» **Aim of the exercise**
Rewrite the text read from the records below, replacing every "Savannah" with "Augusta" and changing nothing else. Leave the pictures out of your answer.

» **Task input**
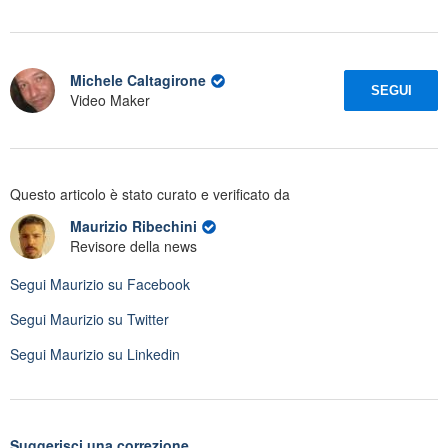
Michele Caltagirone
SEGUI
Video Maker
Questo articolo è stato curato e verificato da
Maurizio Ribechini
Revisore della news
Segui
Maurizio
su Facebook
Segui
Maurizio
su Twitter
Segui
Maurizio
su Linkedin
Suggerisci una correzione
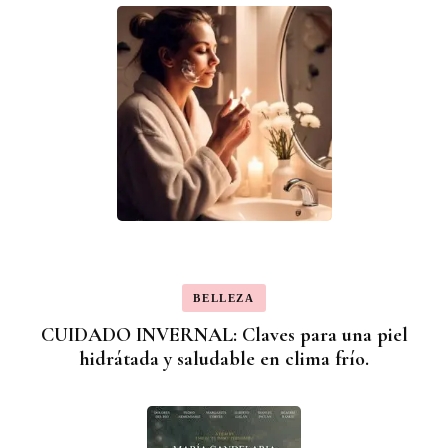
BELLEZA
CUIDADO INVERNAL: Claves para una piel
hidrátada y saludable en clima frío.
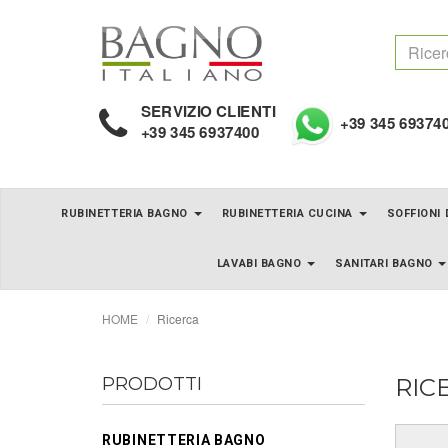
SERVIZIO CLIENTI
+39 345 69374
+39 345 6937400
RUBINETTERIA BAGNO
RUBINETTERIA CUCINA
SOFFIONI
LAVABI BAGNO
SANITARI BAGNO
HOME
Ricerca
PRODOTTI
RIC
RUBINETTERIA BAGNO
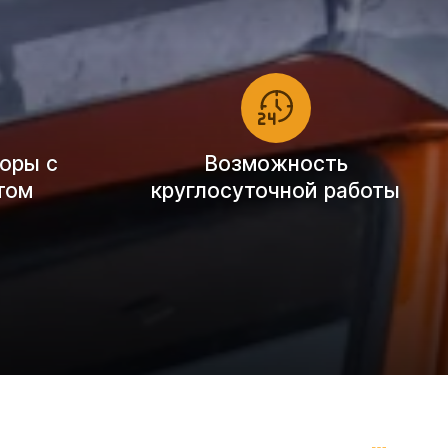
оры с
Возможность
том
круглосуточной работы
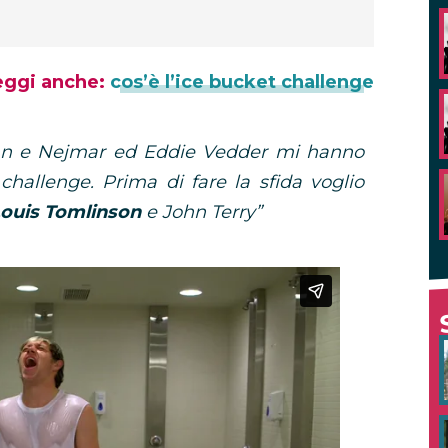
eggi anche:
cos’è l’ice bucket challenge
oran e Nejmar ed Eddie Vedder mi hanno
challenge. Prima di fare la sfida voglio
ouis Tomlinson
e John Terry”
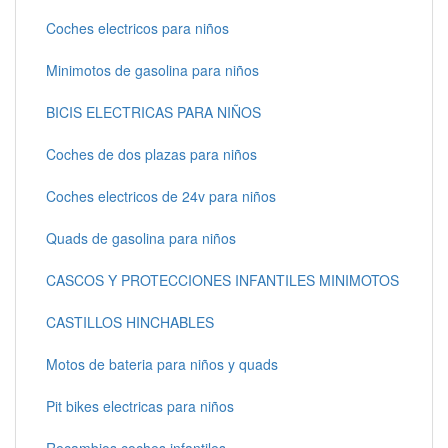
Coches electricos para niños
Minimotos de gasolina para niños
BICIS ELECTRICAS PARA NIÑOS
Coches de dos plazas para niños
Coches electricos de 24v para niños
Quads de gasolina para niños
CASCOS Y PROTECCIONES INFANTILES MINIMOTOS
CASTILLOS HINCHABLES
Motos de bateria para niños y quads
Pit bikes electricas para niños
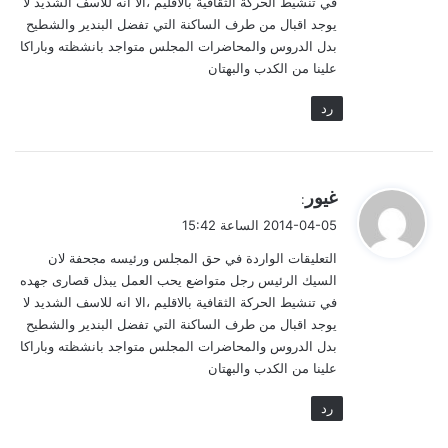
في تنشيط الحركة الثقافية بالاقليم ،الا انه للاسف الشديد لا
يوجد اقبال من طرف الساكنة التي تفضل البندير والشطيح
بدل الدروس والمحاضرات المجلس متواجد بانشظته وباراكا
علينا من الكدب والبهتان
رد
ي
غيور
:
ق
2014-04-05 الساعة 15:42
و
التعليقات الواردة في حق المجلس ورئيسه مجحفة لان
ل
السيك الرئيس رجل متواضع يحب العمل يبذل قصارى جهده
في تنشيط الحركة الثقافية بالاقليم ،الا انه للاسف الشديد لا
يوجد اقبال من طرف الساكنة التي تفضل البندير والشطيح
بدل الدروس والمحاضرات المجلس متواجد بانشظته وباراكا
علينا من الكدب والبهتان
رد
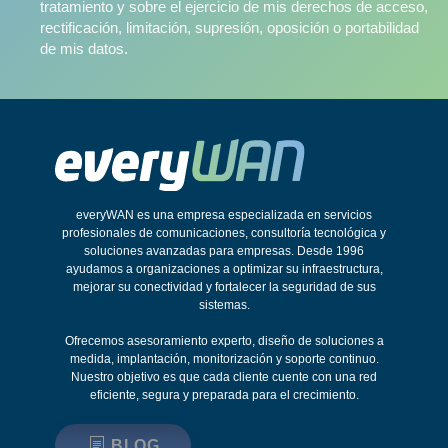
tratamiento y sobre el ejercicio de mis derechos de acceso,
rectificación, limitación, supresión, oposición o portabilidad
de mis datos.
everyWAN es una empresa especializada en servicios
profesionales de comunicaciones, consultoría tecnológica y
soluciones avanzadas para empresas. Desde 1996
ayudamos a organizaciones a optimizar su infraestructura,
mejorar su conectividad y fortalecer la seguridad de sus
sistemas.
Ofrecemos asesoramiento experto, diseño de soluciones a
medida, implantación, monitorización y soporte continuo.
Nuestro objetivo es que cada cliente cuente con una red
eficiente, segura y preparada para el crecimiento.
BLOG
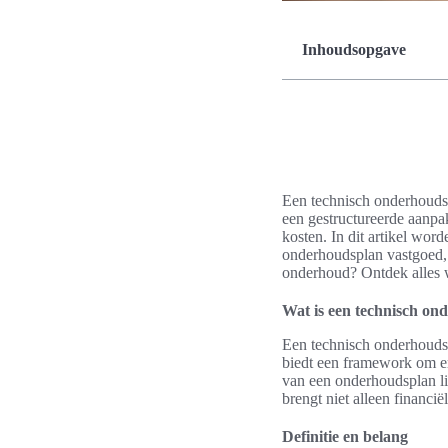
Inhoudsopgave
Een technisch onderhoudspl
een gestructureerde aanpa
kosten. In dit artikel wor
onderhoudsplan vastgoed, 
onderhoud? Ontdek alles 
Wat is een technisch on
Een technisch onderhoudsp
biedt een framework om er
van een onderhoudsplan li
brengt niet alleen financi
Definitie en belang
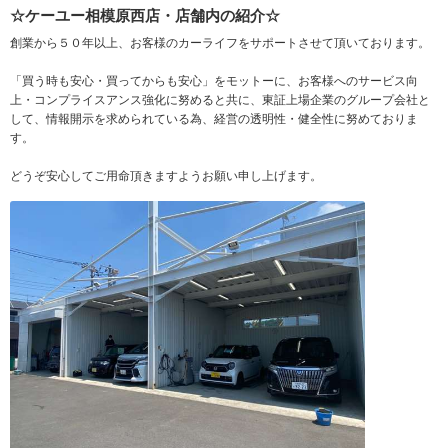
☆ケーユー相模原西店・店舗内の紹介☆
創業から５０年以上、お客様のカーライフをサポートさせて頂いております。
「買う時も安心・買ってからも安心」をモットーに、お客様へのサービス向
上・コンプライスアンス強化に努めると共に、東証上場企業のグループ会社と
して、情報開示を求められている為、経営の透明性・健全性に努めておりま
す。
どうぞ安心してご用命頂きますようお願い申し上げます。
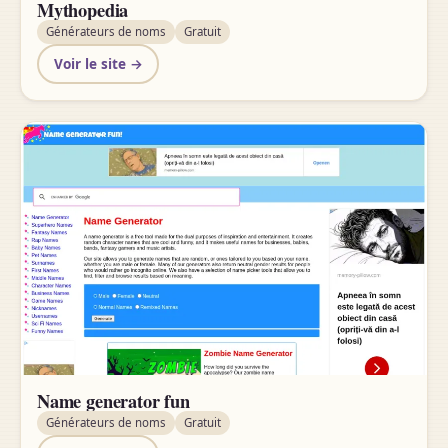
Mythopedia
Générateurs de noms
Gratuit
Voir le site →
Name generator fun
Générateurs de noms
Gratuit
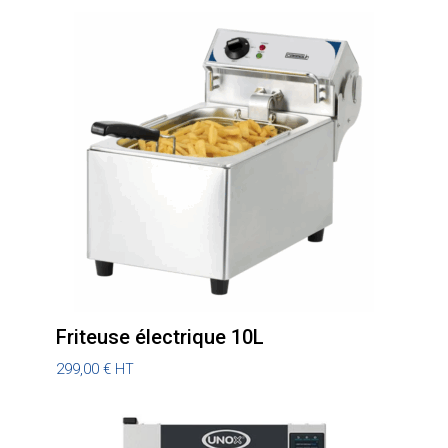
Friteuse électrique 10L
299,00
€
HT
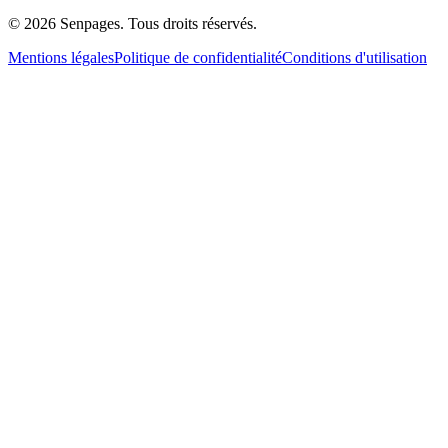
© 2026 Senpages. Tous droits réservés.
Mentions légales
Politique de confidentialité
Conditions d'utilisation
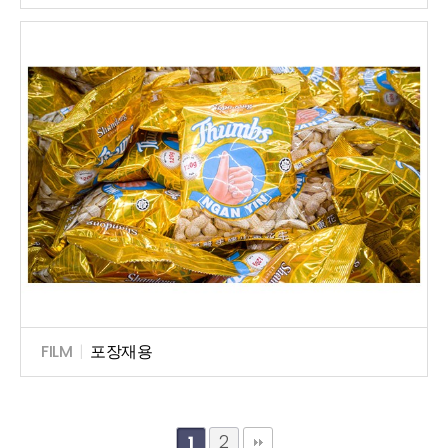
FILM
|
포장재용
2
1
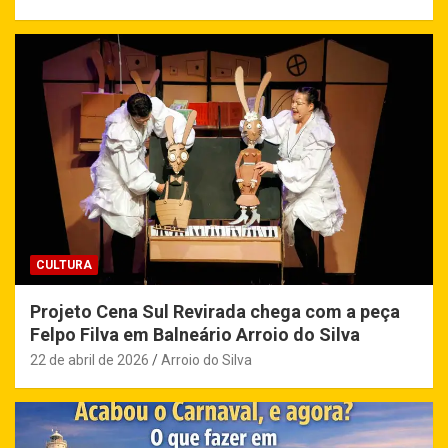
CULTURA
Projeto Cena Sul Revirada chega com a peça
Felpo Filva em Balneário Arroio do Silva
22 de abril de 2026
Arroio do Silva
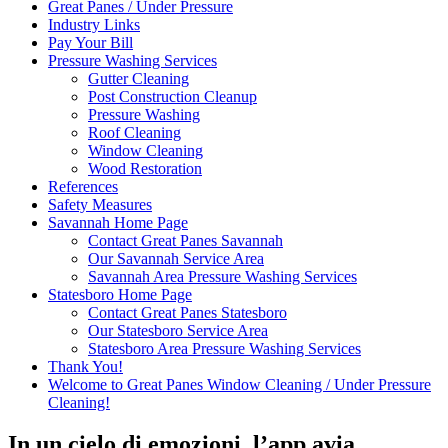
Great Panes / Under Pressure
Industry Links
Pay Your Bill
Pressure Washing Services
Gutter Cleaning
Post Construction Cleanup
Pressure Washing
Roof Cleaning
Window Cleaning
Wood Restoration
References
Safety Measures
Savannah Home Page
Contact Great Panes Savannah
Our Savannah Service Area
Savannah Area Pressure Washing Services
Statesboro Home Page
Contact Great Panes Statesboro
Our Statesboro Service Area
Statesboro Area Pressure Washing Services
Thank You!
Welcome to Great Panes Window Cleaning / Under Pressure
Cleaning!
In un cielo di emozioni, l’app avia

» **Your response**
Michele Caltagirone
SEGUI
Video Maker
Questo articolo è stato curato e verificato da
Maurizio Ribechini
Revisore della news
Segui
Maurizio
su Facebook
Segui
Maurizio
su Twitter
Segui
Maurizio
su Linkedin
Suggerisci una correzione
BELLEZA
CUIDADO INVERNAL: Claves para una piel
hidrátada y saludable en clima frío.
SERVIZIO CLIENTI
+39 345 69374
+39 345 6937400
RUBINETTERIA BAGNO
RUBINETTERIA CUCINA
SOFFIONI
LAVABI BAGNO
SANITARI BAGNO
HOME
Ricerca
PRODOTTI
RIC
RUBINETTERIA BAGNO
оры с
Возможность
том
круглосуточной работы
eggi anche:
cos’è l’ice bucket challenge
oran e Nejmar ed Eddie Vedder mi hanno
challenge. Prima di fare la sfida voglio
ouis Tomlinson
e John Terry”
Coches electricos para niños
Minimotos de gasolina para niños
BICIS ELECTRICAS PARA NIÑOS
Coches de dos plazas para niños
Coches electricos de 24v para niños
Quads de gasolina para niños
CASCOS Y PROTECCIONES INFANTILES MINIMOTOS
CASTILLOS HINCHABLES
Motos de bateria para niños y quads
Pit bikes electricas para niños
في تنشيط الحركة الثقافية بالاقليم ،الا انه للاسف الشديد لا
يوجد اقبال من طرف الساكنة التي تفضل البندير والشطيح
بدل الدروس والمحاضرات المجلس متواجد بانشظته وباراكا
علينا من الكدب والبهتان
رد
ي
غيور
:
ق
2014-04-05 الساعة 15:42
و
التعليقات الواردة في حق المجلس ورئيسه مجحفة لان
ل
السيك الرئيس رجل متواضع يحب العمل يبذل قصارى جهده
في تنشيط الحركة الثقافية بالاقليم ،الا انه للاسف الشديد لا
يوجد اقبال من طرف الساكنة التي تفضل البندير والشطيح
بدل الدروس والمحاضرات المجلس متواجد بانشظته وباراكا
علينا من الكدب والبهتان
رد
tratamiento y sobre el ejercicio de mis derechos de acceso,
rectificación, limitación, supresión, oposición o portabilidad
de mis datos.
everyWAN es una empresa especializada en servicios
profesionales de comunicaciones, consultoría tecnológica y
soluciones avanzadas para empresas. Desde 1996
ayudamos a organizaciones a optimizar su infraestructura,
mejorar su conectividad y fortalecer la seguridad de sus
sistemas.
Ofrecemos asesoramiento experto, diseño de soluciones a
medida, implantación, monitorización y soporte continuo.
Nuestro objetivo es que cada cliente cuente con una red
eficiente, segura y preparada para el crecimiento.
BLOG
Inhoudsopgave
Een technisch onderhoudspl
een gestructureerde aanpa
kosten. In dit artikel wor
onderhoudsplan vastgoed, 
onderhoud? Ontdek alles 
Wat is een technisch on
Een technisch onderhoudsp
biedt een framework om er
van een onderhoudsplan li
brengt niet alleen financi
Definitie en belang
☆ケーユー相模原西店・店舗内の紹介☆
創業から５０年以上、お客様のカーライフをサポートさせて頂いております。
「買う時も安心・買ってからも安心」をモットーに、お客様へのサービス向
上・コンプライスアンス強化に努めると共に、東証上場企業のグループ会社と
して、情報開示を求められている為、経営の透明性・健全性に努めておりま
す。
どうぞ安心してご用命頂きますようお願い申し上げます。
Mythopedia
Générateurs de noms
Gratuit
Voir le site →
Name generator fun
Générateurs de noms
Gratuit
Friteuse électrique 10L
299,00
€
HT
© 2026 Senpages. Tous droits réservés.
Mentions légales
Politique de confidentialité
Conditions d'utilisation
FILM
|
포장재용
2
1
CULTURA
Projeto Cena Sul Revirada chega com a peça
Felpo Filva em Balneário Arroio do Silva
22 de abril de 2026
Arroio do Silva
Great Panes / Under Pressure
Industry Links
Pay Your Bill
Pressure Washing Services
Gutter Cleaning
Post Construction Cleanup
Pressure Washing
Roof Cleaning
Window Cleaning
Wood Restoration
References
Safety Measures
Augusta Home Page
Contact Great Panes Augusta
Our Augusta Service Area
Augusta Area Pressure Washing Services
Statesboro Home Page
Contact Great Panes Statesboro
Our Statesboro Service Area
Statesboro Area Pressure Washing Services
Thank You!
Welcome to Great Panes Window Cleaning / Under Pressure
Cleaning!
In un cielo di emozioni, l’app avia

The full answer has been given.